Il est évident que certains pays voisins de la Syrie, en particulier la Turquie, le Liban et la Jordanie sont mis à très rude épreuve par l’afflux de réfugiés. Plus de 2,6 millions de Syriens ayant fui leur pays se trouvent actuellement en Turquie, ce qui en fait l’un des pays accueillant le plus de réfugiés au monde.

Mais le fait que la Turquie restreigne même l’accès de Syriens malades et blessés à son territoire montre que sa politique actuelle de contrôle des frontières est loin d’être conforme à ses obligations internationales en matière de protection. La frontière doit rester ouverte à tous ceux qui fuient le conflit en Syrie, en particulier les civils blessés et malades ayant été visés par des frappes aériennes quotidiennes à leur domicile, dans les hôpitaux et dans les écoles.

L’Union européenne insiste pour que la Turquie garde les réfugiés hors d’Europe, aux dépens des besoins immédiats de protection de milliers de Syriens fuyant d’intenses bombardements quotidiens à Alep et ailleurs.

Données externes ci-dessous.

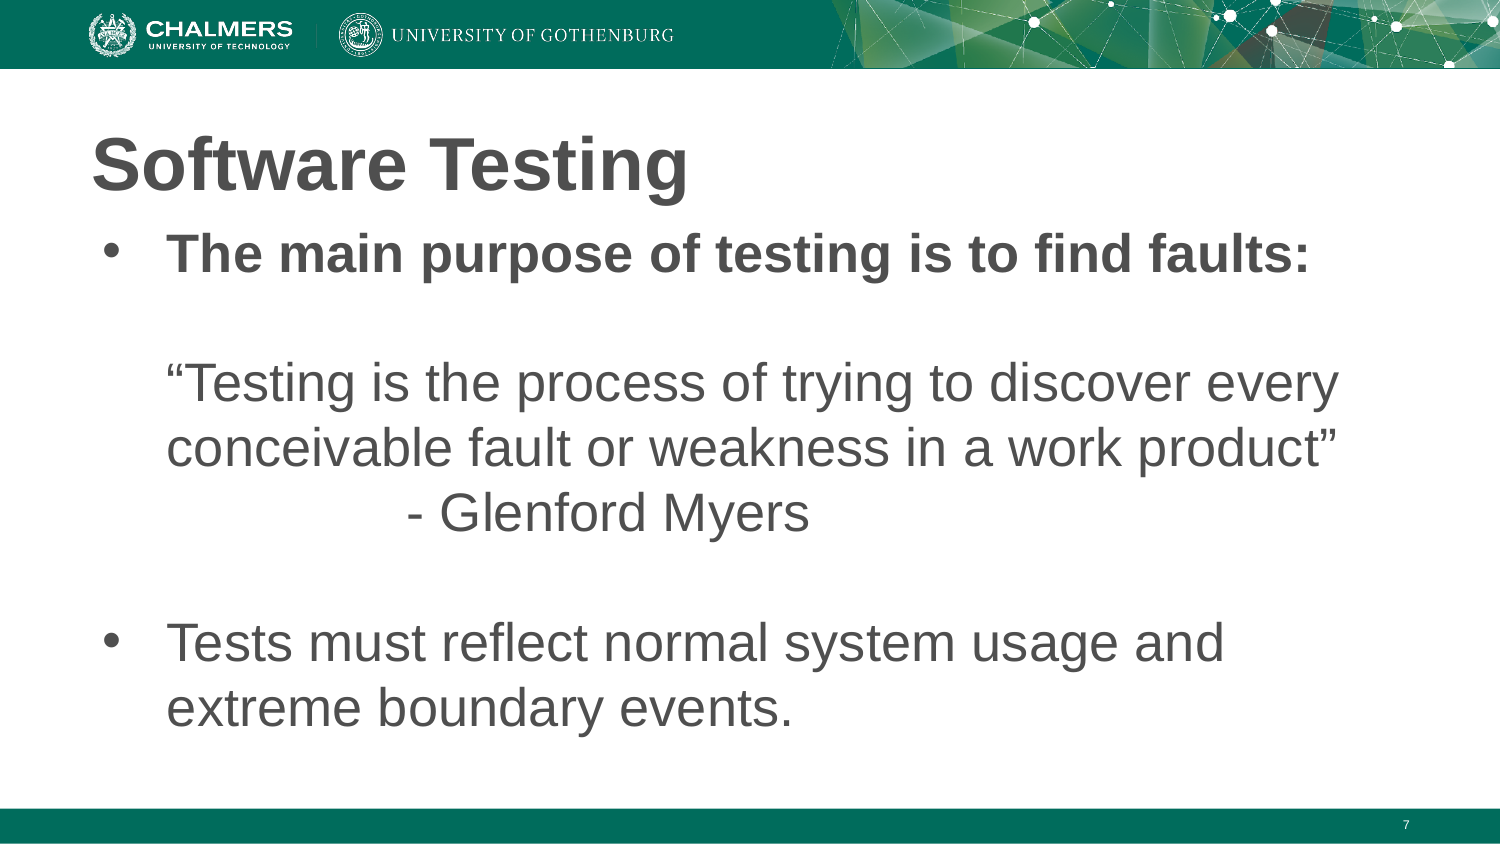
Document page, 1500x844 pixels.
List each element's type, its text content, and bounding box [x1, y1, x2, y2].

Nous avons appelé à de nombreuses reprises la communauté internationale à partager la responsabilité d’accueillir les réfugiés avec les pays voisins de la Syrie, en augmentant le nombre de places de réinstallation et l’aide humanitaire. 450 000 des réfugiés les plus vulnérables venant de Syrie doivent être réinstallés en Europe, en Amérique du Nord et ailleurs d'ici la fin 2016.